There’s no other way of putting it: Standard Chartered (LSE: STAN) is struggling. The emerging markets-focused bank has been seeking ways to restore investor confidence after replacing its long-time CEO Peter Sands in June.
Standard’s new CEO, Bill Winters, has got straight to work, cutting around 5% of the bank’s total headcount and targeting cost savings of $1.8bn by 2017. More than $400m of savings have already been achieved this year. Within the past few days, the bank has announced that it is planning to cut a quarter of its senior banking positions.
Troubles run deeper
Unfortunately, Standard’s troubles run deeper than just a high-cost base. Bill Winters is trying to tackle what he has called a legacy of “growth over risk discipline”, which was born under the leadership of Peter Sands. This policy of quantity over quality is now coming back to haunt the bank. A spike in losses on legacy loans is eating away at Standard’s capital reserves. The bank has already been forced to cut its dividend payout to try save cash.
And figures suggest that Standard’s financial situation could be deteriorating almost every day. During the first-half of the year, Standard was forced to write off $1.7bn worth of loans due to the deterioration in Indian economic growth and continued commodity market weakness.
But since the bank reported this figure, commodity prices have continued to slide, and the number of commodity companies falling into administration has increased. The longer the downturn lasts, the more pressure resource companies will face.
Piling on the pressure
As I’ve written before, City analysts have estimated that around 20% of Standard’s total loan book is linked, directly and indirectly, to the commodity market — approximately $61bn in dollar terms, roughly 140% of the bank’s tangible net worth.
Management has been trying to reduce Standard’s exposure to commodities for more than a year now, so the bank’s actual exposure is likely to be lower than the figure above.
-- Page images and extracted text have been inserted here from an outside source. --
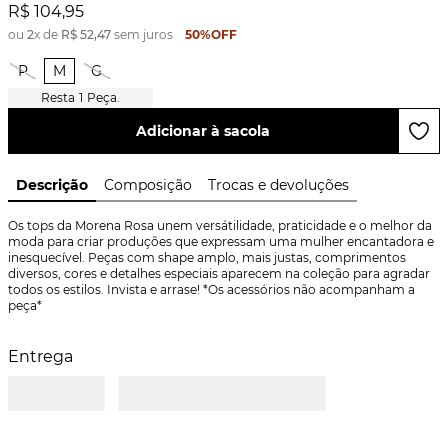
R$
104
,
95
ou
2
x de
R$
52
,
47
sem juros
50%
OFF
P
M
G
1
Peça.
Adicionar à sacola
Descrição
Composição
Trocas e devoluções
Os tops da Morena Rosa unem versátilidade, praticidade e o melhor da 
moda para criar produções que expressam uma mulher encantadora e 
inesquecível. Peças com shape amplo, mais justas, comprimentos 
diversos, cores e detalhes especiais aparecem na coleção para agradar 
todos os estilos. Invista e arrase! *Os acessórios não acompanham a 
peça*
Entrega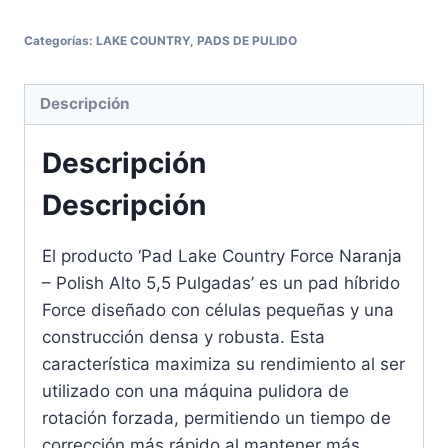
Categorías:
LAKE COUNTRY
,
PADS DE PULIDO
Descripción
Descripción
Descripción
El producto ‘Pad Lake Country Force Naranja
– Polish Alto 5,5 Pulgadas’ es un pad híbrido
Force diseñado con células pequeñas y una
construcción densa y robusta. Esta
característica maximiza su rendimiento al ser
utilizado con una máquina pulidora de
rotación forzada, permitiendo un tiempo de
corrección más rápido al mantener más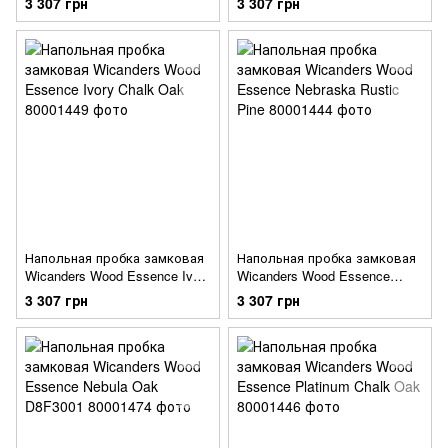
3 307 грн
3 307 грн
Напольная пробка замковая
Напольная пробка замковая
Wicanders Wood Essence Ivory
Wicanders Wood Essence
Chalk Oak
Nebraska Rustic Pine
3 307 грн
3 307 грн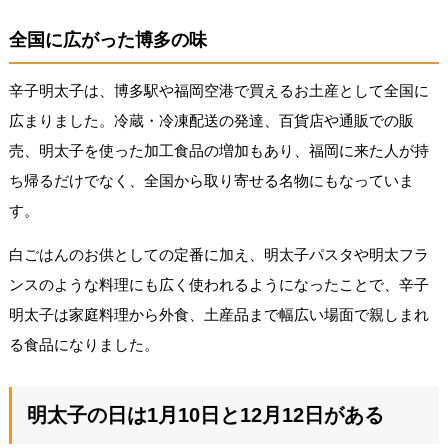
全国に広がった博多の味
辛子明太子は、博多駅や福岡空港で買えるお土産として全国に
広まりました。冷蔵・冷凍配送の発達、百貨店や通販での販
売、明太子を使った加工食品の増加もあり、福岡に来た人が持
ち帰るだけでなく、全国から取り寄せる名物にもなっていま
す。
白ごはんのお供としての定番に加え、明太子パスタや明太フラ
ンスのような料理にも広く使われるようになったことで、辛子
明太子は家庭料理から外食、土産品まで幅広い場面で親しまれ
る食品になりました。
明太子の日は1月10日と12月12日がある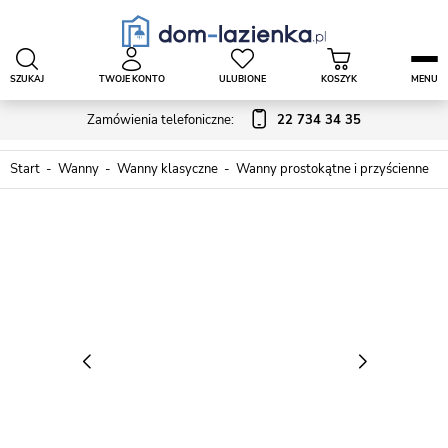
SZUKAJ
TWOJE KONTO
ULUBIONE
KOSZYK
MENU
Zamówienia telefoniczne:
22 734 34 35
Start
Wanny
Wanny klasyczne
Wanny prostokątne i przyścienne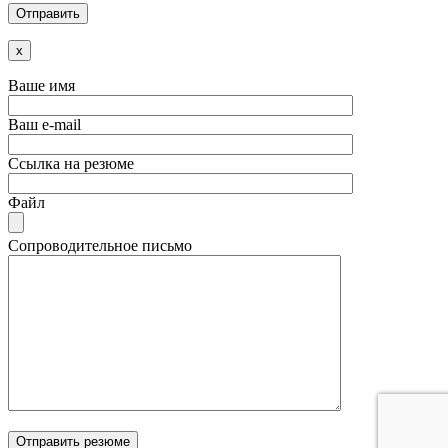
x
Ваше имя
Ваш e-mail
Ссылка на резюме
Файл
Сопроводительное письмо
Nonetheless, analysts at Australian bank Macquarie have predicted that Standard could be facing commodity-related losses $5.9bn during 2015 alone.
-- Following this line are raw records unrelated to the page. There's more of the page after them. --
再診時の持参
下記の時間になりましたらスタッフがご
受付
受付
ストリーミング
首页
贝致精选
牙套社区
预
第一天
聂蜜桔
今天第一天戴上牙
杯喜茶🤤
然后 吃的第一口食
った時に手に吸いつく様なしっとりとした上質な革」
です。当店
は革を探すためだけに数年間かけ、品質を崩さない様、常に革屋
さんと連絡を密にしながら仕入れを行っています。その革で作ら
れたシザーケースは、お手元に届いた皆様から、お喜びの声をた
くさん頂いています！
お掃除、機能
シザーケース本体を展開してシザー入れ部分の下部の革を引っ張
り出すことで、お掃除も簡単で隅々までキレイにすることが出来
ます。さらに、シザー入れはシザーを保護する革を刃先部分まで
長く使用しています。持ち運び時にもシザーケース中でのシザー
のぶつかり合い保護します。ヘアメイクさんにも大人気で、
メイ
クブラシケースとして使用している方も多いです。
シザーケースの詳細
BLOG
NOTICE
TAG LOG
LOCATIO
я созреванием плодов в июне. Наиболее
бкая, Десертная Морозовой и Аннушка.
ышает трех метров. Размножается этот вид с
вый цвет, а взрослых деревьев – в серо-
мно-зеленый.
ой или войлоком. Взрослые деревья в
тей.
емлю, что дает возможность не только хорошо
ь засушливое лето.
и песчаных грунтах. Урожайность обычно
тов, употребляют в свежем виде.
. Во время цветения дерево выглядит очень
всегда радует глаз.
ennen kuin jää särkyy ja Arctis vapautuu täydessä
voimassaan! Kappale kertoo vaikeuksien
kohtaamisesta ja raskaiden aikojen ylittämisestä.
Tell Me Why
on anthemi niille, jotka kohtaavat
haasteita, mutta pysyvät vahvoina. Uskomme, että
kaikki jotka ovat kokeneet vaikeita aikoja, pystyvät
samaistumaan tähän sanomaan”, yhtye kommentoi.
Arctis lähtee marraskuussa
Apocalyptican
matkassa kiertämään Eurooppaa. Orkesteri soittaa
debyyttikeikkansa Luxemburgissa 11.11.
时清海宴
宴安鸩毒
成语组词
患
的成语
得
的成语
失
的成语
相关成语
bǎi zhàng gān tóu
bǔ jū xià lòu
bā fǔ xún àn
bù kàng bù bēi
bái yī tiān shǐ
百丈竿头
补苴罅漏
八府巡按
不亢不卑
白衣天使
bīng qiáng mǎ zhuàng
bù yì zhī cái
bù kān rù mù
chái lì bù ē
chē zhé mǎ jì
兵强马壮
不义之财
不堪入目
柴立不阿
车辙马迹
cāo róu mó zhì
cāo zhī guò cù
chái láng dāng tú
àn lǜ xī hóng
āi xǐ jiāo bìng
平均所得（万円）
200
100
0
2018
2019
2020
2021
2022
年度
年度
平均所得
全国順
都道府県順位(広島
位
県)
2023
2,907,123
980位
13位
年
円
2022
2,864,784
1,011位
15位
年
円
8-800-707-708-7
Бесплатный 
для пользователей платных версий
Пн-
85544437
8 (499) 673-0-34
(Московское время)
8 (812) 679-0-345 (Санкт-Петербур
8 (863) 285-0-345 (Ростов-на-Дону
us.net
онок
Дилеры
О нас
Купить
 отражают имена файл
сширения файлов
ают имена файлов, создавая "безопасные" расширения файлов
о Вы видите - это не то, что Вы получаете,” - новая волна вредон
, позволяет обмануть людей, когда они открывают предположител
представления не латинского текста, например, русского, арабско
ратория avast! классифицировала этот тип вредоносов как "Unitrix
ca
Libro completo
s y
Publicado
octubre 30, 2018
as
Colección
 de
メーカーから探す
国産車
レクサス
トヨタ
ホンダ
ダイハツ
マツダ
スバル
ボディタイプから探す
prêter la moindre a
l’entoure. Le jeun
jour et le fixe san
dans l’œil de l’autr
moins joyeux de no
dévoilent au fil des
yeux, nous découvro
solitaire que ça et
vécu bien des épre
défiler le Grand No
These figures exclude any losses on loans made to Chinese customers.
The China issue
British-based banks are the largest foreign lenders in China, with a total of $221.2bn outstanding loans to China. Standard and HSBC are the two of the biggest international lenders operating within the country. During the past year, the number of Standard’s outstanding loans to entities based in China expanded by 30%.
If China’s economic situation continues to deteriorate, there could be a surge of bankruptcies across China’s corporate sector, which is already awash with debt. And when coupled with Standard’s commodity-related losses, even a relatively minor loss on loans to Chinese customers could tip the company over the edge.
Still, City analysts believe that Standard will tap investors for cash later this year via a multi-billion pound rights issue to try and shore up its balance sheet. Standard saw its common equity Tier 1 ratio, a measure of financial strength, fall to 10.7% at the end of last year, from 11.2 a year earlier.